Scale-free dynamics, formalized by selfsimilarity, provides a versatile paradigm massively and ubiquitously used to model temporal dynamics in real-world data. However, its practical use has mostly remained univariate so far. By contrast, modern applications often demand multivariate data analysis. Accordingly, models for multivariate selfsimilarity were recently proposed. Nevertheless, they have remained rarely used in practice because of a lack of available robust estimation procedures for the vector of selfsimilarity parameters. Building upon recent mathematical developments, the present work puts forth an efficient estimation procedure based on the theoretical study of the multiscale eigenstructure of the wavelet spectrum of multivariate selfsimilar processes. The estimation performance is studied theoretically in the asymptotic limits of large scale and sample sizes, and computationally for finite-size samples. As a practical outcome, a fully operational and documented multivariate signal processing estimation toolbox is made freely available and is ready for practical use on real-world data. Its potential benefits are illustrated in epileptic seizure prediction from multi-channel EEG data.

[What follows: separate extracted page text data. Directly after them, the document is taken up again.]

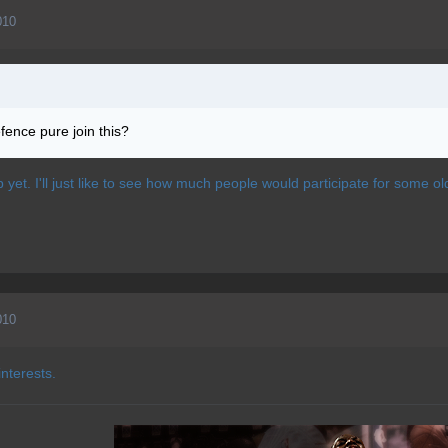
010
fence pure join this?
p yet. I'll just like to see how much people would participate for some ol
010
interests.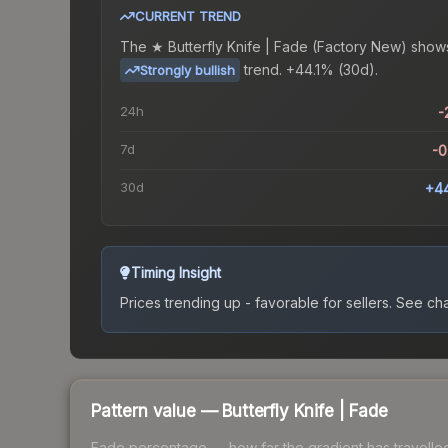
CURRENT TREND
The
★ Butterfly Knife | Fade (Factory New)
show
trend.
+44.1% (30d).
Strongly bullish
24h
-
7d
-
30d
+4
Timing Insight
Prices trending up - favorable for sellers.
See char
Pattern value —
Butterfly Knife
|
Fade
Fade percentage — how far the gradient has travelled a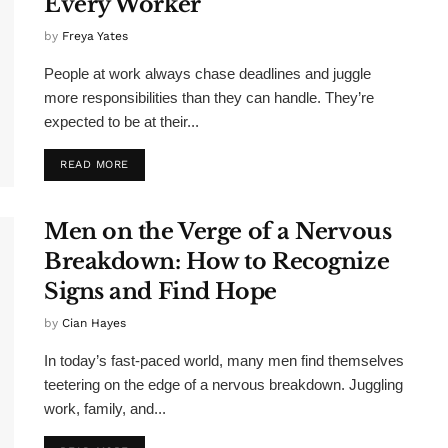
Every Worker
by
Freya Yates
People at work always chase deadlines and juggle
more responsibilities than they can handle. They’re
expected to be at their...
READ MORE
Men on the Verge of a Nervous
Breakdown: How to Recognize
Signs and Find Hope
by
Cian Hayes
In today’s fast-paced world, many men find themselves
teetering on the edge of a nervous breakdown. Juggling
work, family, and...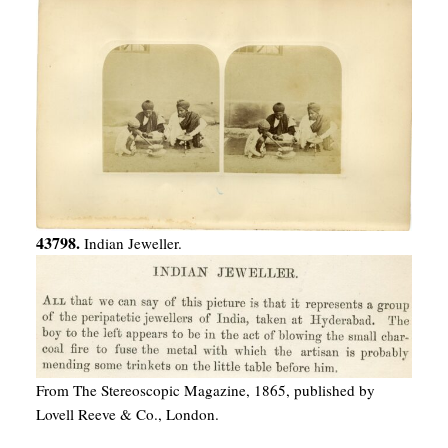
43798.
Indian Jeweller.
From The Stereoscopic Magazine, 1865, published by
Lovell Reeve & Co., London.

翻译：无尺度动力学通过自相似性形式化，为真实世界数据中的时间动态建模提供了一种广泛使用的通用范式。然而，其实际应用至今仍主要局限于单变量场景。相比之下，现代应用往往要求进行多变量数据分析。为此，近期提出了多元自相似性模型。然而，由于缺乏对自相似性参数向量的稳健估计方法，这些模型在实践中仍鲜少被应用。基于最新的数学进展，本研究提出了一种高效的估计方法，该方法通过对多元自相似过程小波谱的多尺度特征结构进行理论分析而建立。估计性能在大尺度与样本容量的渐近极限下进行了理论分析，并对有限样本进行了计算验证。作为实践成果，一个功能完备且附有文档说明的多元信号处理估计工具包已免费开放，可直接应用于真实世界数据。其在多通道脑电图数据的癫痫发作预测中的潜在优势得到了实例验证。